(Dataset entries)
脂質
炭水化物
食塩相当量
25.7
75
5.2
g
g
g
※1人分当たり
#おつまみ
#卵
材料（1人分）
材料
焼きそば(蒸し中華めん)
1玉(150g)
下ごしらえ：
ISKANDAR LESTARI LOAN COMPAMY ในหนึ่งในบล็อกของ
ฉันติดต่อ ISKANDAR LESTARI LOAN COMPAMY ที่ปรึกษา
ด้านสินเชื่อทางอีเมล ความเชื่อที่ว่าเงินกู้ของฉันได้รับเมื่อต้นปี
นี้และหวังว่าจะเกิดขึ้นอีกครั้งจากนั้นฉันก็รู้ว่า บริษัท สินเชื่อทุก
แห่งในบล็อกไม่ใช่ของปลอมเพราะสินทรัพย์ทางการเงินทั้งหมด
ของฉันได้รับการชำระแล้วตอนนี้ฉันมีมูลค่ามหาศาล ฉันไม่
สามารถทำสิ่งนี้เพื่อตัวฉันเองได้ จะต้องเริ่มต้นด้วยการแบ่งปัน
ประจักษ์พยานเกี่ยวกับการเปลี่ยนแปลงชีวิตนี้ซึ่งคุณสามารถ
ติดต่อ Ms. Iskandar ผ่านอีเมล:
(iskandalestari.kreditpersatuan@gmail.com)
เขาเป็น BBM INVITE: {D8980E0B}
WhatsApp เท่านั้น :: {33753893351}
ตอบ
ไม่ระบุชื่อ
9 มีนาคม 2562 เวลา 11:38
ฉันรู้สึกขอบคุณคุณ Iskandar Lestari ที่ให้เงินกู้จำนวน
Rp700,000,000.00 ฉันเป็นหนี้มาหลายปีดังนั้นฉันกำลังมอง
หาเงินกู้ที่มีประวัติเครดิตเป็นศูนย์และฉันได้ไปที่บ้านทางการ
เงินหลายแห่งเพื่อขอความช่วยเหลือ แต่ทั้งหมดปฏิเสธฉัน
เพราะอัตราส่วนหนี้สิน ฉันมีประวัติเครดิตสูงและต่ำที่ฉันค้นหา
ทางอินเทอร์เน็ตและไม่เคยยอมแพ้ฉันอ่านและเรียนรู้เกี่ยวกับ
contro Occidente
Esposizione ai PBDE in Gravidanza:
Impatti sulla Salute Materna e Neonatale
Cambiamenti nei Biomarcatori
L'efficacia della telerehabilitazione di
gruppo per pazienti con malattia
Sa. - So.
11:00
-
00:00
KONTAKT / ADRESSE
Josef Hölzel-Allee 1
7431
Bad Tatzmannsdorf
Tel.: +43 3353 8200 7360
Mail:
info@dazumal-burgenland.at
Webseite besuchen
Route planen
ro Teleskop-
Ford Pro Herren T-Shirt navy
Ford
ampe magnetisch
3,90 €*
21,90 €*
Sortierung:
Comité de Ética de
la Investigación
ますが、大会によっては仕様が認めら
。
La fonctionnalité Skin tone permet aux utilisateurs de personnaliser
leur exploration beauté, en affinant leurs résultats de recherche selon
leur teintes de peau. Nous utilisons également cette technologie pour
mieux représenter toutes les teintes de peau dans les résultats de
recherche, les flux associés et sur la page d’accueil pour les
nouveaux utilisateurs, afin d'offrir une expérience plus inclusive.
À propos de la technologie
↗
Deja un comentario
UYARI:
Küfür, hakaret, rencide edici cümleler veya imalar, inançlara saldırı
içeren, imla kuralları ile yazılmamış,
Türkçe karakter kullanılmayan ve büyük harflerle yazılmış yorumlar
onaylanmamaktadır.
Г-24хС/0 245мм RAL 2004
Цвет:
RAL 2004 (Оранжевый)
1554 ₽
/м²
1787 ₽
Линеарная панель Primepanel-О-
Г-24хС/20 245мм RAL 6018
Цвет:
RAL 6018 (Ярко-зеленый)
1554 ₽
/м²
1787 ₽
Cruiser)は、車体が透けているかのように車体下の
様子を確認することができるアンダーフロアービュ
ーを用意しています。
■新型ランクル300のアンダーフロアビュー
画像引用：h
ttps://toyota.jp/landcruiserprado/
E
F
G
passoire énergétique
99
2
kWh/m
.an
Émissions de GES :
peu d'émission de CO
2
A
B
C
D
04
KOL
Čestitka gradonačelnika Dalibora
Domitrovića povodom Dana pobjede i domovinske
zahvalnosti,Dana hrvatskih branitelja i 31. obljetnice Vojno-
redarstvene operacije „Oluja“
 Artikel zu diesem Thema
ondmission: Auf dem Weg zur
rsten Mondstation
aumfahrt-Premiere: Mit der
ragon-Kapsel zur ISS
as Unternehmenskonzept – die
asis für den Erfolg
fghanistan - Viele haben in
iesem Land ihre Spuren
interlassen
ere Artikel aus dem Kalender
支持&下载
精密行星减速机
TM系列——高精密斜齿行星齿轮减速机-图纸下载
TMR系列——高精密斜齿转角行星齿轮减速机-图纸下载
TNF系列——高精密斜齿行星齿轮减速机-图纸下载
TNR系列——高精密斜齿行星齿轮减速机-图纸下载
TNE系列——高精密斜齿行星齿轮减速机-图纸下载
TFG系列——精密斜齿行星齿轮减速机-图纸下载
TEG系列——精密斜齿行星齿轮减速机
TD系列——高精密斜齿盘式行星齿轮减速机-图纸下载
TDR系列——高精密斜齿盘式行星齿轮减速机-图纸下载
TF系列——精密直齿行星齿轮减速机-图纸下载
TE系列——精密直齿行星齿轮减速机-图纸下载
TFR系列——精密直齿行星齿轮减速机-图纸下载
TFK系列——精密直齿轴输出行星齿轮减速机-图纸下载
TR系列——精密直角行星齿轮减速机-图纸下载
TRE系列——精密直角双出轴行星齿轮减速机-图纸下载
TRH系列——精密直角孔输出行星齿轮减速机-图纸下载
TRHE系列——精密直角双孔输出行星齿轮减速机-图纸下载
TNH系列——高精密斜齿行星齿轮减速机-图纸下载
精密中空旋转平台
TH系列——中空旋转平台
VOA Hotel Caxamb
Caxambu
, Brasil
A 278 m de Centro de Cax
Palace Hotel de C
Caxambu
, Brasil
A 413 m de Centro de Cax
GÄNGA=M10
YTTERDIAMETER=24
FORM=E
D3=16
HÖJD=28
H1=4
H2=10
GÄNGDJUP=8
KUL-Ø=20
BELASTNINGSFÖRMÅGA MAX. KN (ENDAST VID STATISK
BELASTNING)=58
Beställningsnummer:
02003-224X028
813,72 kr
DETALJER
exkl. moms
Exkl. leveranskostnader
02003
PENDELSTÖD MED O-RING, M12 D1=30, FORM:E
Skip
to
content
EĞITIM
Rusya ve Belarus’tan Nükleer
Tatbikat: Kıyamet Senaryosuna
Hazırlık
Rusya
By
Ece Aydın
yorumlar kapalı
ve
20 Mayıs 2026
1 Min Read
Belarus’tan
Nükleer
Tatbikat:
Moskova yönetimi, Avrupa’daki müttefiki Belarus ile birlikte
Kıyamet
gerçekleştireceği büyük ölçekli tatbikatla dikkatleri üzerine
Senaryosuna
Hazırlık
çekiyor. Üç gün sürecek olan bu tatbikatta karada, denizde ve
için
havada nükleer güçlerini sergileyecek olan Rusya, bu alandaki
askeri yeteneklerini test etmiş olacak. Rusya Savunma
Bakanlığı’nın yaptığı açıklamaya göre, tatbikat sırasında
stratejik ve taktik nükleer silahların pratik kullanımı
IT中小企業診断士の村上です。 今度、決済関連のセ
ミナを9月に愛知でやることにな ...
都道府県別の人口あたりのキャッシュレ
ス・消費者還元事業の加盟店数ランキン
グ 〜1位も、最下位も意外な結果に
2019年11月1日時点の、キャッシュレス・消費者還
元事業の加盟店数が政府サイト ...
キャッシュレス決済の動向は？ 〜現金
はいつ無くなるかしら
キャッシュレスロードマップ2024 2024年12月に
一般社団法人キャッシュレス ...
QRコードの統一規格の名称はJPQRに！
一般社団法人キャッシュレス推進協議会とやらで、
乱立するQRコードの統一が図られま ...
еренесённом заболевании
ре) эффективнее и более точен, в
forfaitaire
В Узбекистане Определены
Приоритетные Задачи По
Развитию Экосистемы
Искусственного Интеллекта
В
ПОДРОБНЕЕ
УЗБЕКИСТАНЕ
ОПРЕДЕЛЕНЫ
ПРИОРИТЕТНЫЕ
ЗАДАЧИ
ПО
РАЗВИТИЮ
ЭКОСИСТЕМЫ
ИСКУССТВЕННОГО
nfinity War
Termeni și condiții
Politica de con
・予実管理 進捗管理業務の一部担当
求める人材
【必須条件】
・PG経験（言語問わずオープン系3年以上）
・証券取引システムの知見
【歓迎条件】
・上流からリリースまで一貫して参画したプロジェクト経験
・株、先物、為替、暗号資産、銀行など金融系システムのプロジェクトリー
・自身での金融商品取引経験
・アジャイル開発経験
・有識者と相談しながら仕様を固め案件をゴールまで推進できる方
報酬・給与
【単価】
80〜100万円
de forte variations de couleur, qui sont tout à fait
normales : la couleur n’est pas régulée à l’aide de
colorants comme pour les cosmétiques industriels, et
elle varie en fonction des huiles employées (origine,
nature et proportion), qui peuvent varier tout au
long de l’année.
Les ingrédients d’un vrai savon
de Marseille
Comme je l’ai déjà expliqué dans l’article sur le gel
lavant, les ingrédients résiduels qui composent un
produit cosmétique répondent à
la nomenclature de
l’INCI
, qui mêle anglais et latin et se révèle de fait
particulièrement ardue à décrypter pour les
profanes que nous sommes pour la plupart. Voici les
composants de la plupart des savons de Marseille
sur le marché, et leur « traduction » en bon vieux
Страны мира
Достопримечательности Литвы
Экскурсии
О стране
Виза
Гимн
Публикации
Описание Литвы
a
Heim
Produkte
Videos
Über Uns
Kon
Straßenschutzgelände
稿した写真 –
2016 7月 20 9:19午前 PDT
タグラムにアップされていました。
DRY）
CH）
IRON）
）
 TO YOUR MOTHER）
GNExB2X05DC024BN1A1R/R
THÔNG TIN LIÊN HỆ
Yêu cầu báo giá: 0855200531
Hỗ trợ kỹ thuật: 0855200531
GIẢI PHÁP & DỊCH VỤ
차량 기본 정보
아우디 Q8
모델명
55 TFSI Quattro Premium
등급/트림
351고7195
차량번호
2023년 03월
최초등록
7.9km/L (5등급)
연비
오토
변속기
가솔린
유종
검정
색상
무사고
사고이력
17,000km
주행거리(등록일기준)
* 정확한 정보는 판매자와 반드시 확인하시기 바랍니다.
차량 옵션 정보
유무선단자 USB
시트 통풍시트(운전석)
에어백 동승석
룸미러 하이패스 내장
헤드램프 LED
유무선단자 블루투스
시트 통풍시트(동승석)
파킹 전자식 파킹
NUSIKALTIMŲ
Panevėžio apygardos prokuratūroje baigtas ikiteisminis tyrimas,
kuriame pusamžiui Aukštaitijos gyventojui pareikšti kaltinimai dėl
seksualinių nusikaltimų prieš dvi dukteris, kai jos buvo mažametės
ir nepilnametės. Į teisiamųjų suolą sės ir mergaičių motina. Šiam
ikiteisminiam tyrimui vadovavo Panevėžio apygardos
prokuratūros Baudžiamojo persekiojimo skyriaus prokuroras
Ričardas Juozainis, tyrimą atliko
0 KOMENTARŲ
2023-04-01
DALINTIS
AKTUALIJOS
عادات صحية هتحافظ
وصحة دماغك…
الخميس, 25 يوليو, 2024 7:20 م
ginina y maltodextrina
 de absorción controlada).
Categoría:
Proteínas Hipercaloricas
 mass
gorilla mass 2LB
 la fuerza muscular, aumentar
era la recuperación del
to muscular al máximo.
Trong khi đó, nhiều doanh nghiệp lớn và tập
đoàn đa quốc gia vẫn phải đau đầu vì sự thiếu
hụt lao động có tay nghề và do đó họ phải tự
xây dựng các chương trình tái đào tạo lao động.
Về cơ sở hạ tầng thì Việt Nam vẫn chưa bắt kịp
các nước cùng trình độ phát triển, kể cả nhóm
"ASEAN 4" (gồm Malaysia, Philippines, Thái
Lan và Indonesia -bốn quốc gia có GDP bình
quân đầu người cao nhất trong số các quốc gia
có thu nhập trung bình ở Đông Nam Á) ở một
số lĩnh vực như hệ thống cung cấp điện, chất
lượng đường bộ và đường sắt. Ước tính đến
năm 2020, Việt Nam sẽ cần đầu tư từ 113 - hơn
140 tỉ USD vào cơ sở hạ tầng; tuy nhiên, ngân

Instructions for the task:
Every line above with the string "dans" in it needs to be copied.

Answer section:
mieux représenter toutes les teintes de peau dans les résultats de
Comme je l’ai déjà expliqué dans l’article sur le gel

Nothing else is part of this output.